*** STUDY TEXT ***
Parents learn of teen's crash on Facebook
The Local · 13 Nov 2012, 10:06
Published: 13 Nov 2012 10:06 GMT+01:00
"One would expect to be told when something like this happens to your underage child. This is a nightmare," the teen’s mother told newspaper Arbetarbladet.
The accident occurred early on Tuesday morning in Sandviken, 190 kilometres north of Stockholm. The 16-year-old girl was a passenger in a car driven by an 18-year-old man who lacked a driver’s licence.
Just before 1am, the car crashed into another vehicle, seriously injuring a 55-year-old man. The 18-year-old driver has since been questioned on suspicion of drunk driving, according to the local police.
All involved were taken to the local Gävle hospital for health checks, but when hospital staff wanted to x-ray the teen's hands she refused and instead went home - without telling her parents what had happened.
The next morning her older sister saw in a Facebook post that the girl had been in hospital. She telephoned their unsuspecting mother to find out what had happened, according to the paper.
The 16-year-old went to school as usual the next day, but was forced to go see the school nurse, as she reportedly felt pains in her mouth, head and hands.
The family is now angry that no one from the hospital saw fit to notify the parents she was there.
"If someone had called us during the night, mum would have been there right away and then she would probably have allowed herself to be examined in hospital," the girl’s sister told the paper.
The family said they were devastated about the accident and what had happened to the injured 55-year-old man, but added that they would report the police and the hospital for not letting them know their child was taken there after the accident.
The police told the paper it was the hospital's responsibility to notify parents. Staff at the clinic agreed a mistake had been made and said they had apologized to the family.
The hospital is also considering reporting itself to the National Board of Health and Welfare (Socialstyrelsen) in accordance with Lex Maria, the informal name for regulations governing the reporting of injuries and incidents in the healthcare system.
*** End of STUDY TEXT ***
*** SUPPLIED ENTRIES ***
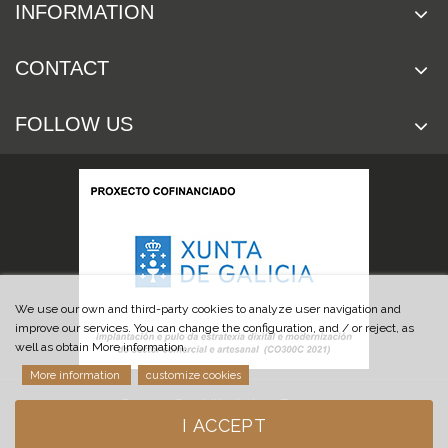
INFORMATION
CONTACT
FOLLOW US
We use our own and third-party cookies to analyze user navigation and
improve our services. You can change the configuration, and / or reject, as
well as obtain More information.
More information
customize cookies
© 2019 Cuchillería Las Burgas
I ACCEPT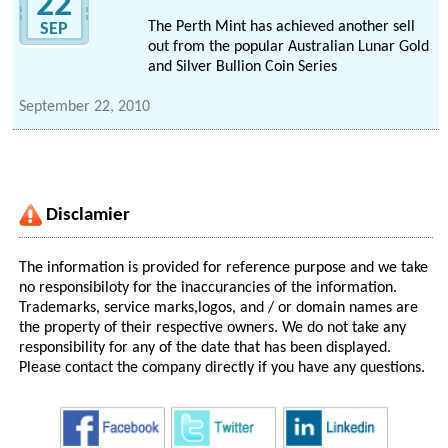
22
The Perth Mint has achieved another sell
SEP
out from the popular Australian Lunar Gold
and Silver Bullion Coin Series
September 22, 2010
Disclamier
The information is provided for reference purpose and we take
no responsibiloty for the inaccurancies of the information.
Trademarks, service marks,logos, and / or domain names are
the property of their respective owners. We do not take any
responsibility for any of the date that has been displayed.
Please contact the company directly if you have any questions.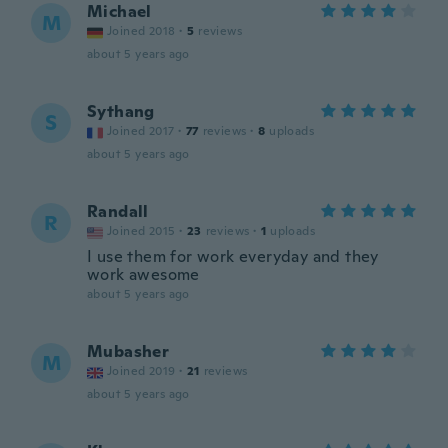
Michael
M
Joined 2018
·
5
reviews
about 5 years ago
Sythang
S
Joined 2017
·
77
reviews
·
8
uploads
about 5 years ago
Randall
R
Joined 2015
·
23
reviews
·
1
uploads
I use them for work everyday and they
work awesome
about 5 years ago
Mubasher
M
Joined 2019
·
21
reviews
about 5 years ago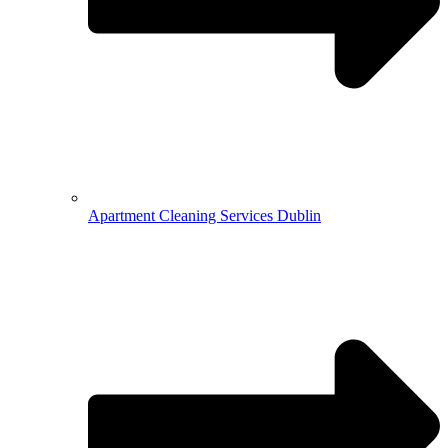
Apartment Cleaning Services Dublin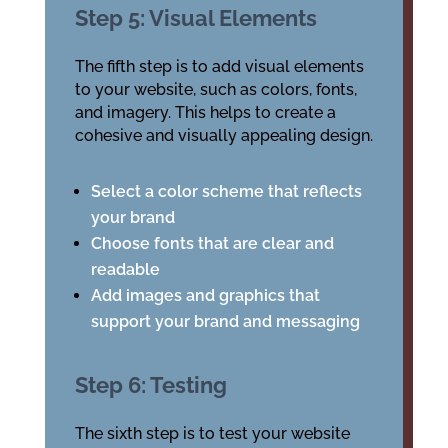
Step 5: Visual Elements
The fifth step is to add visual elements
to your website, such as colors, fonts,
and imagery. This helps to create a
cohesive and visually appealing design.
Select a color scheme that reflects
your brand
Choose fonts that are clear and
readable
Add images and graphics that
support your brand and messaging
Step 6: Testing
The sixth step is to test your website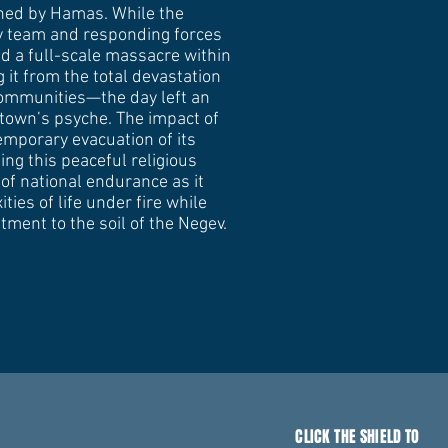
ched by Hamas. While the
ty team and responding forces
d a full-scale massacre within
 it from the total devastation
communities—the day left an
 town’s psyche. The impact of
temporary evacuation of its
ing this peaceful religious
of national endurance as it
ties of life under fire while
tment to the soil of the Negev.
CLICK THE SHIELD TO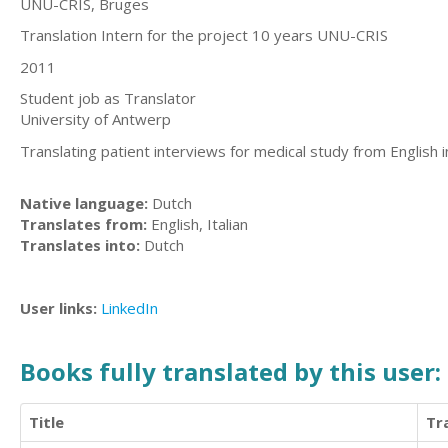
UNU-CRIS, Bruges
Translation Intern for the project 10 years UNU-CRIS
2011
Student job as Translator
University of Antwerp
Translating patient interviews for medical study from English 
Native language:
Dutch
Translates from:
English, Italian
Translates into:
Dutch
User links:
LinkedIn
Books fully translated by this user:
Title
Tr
*** End of SUPPLIED ENTRIES ***
*** SUPPLIED ENTRIES ***
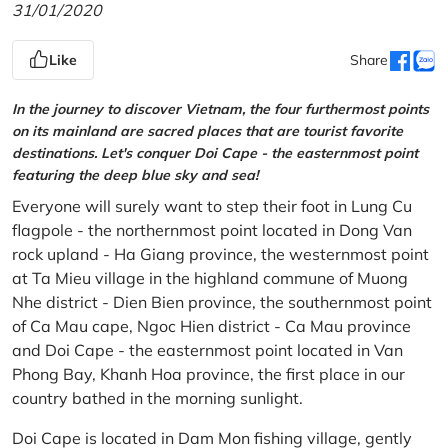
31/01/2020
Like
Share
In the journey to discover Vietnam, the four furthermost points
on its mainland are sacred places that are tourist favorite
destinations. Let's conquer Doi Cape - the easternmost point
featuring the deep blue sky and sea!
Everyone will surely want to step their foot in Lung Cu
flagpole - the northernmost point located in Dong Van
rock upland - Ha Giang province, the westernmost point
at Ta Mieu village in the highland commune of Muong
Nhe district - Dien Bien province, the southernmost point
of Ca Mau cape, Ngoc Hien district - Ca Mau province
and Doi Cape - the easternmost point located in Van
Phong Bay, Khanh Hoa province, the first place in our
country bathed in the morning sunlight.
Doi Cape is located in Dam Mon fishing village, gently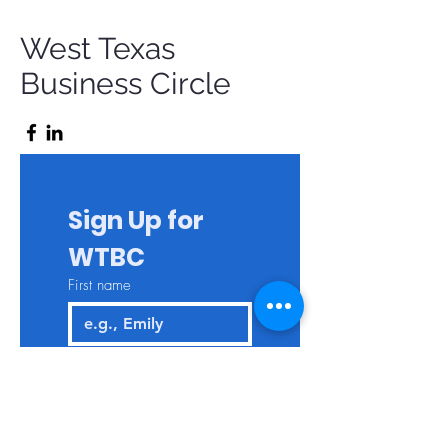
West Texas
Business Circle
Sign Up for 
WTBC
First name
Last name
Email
*** End of SUPPLIED ENTRIES ***
*** SUPPLIED ENTRIES ***
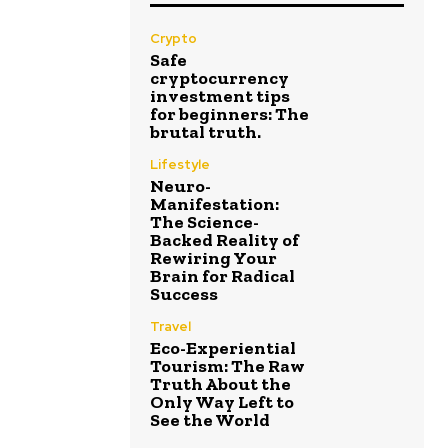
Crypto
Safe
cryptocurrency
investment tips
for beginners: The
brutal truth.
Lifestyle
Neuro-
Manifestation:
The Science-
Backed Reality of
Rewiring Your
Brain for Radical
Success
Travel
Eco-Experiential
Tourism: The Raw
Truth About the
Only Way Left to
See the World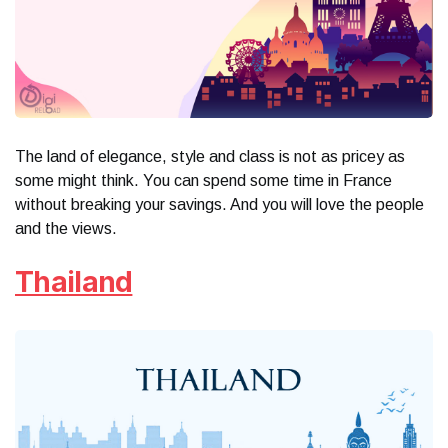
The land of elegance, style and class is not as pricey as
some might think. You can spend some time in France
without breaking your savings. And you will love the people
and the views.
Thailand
*** End of SUPPLIED ENTRIES ***
# [EXERCISE]
In the news story about the teen's crash, how did the girl's older sister find out that the girl had been in the hospital? The material has no connection to the text.

# [ANSWER TO THIS EXERCISE]
She saw it in a Facebook post.